Dass sich Eltern von schwerstkranken Kindern nicht sofort Hilfe suchen, erlebe sie häufig, sagt Sandra Groth, Pflegedienstleitung der Diakonie. In geschätzt 40 Prozent der Fälle versuchten sie, die Betreuung und Versorgung alleine zu schaffen - „oft bis zur völligen Erschöpfung“, so Groth. „Wenn das Kind krank ist, ist es erstmal der mütterliche Instinkt, alles alleine zu versuchen“, sagt sie. „Manchen fällt es leichter zu erkennen, dass der Alltag auf Dauer nicht allein stemmbar ist, anderen schwerer.“

In solchen Fällen müsse man behutsam vorgehen. „Die Versorgung an Fremde abzugeben, ist nochmal ein emotionaler Sprung“, so Groth. „Wir machen es dann so, dass wir langsam mit ein paar Diensten anfangen und die Eltern an uns gewöhnen.“ Wichtig dabei sei es, immer auf Augenhöhe mit den Eltern zu bleiben.
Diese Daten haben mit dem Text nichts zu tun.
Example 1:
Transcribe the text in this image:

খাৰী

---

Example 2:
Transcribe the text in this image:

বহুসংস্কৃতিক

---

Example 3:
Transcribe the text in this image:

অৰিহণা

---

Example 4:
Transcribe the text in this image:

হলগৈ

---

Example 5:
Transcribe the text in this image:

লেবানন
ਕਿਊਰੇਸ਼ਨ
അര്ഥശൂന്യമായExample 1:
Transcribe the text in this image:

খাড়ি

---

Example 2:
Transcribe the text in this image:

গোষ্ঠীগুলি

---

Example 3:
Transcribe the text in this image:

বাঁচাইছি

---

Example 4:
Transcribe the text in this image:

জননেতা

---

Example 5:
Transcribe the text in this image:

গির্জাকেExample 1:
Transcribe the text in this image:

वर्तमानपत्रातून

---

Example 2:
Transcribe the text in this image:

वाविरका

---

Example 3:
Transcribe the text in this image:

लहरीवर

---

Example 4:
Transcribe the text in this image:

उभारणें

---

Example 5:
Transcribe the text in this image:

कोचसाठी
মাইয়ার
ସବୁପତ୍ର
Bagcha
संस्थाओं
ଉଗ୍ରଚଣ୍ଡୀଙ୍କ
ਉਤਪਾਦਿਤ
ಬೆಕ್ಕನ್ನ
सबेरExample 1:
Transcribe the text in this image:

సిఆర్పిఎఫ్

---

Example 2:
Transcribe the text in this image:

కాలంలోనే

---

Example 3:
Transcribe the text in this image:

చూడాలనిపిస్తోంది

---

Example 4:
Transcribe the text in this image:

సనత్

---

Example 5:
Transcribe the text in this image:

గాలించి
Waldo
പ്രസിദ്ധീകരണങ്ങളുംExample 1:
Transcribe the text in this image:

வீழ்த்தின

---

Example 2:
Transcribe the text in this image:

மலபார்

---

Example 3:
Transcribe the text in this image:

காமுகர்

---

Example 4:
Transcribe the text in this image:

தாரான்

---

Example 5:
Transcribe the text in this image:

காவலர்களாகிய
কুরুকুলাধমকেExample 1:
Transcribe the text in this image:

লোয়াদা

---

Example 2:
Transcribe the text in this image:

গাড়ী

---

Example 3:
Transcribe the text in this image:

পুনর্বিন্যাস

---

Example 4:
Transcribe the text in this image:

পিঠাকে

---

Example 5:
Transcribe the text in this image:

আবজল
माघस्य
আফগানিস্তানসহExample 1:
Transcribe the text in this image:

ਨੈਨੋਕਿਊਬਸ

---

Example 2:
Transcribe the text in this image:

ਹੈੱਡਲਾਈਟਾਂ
Die Begegnung auf Augenhöhe schätzt auch Marion Schlenkermann an dem Team der Diakonie: „Es war einfach jemand da, der unsere Situation versteht“, sagt sie. „Keine unserer Fragen war falsch.“ Die verständnisvolle Art der Mitarbeiter tat der Familie gut: „Nahe Verwandte mussten erst einmal selbst mit ihren Gefühlen klarkommen“, sagt Marion Schlenkermann.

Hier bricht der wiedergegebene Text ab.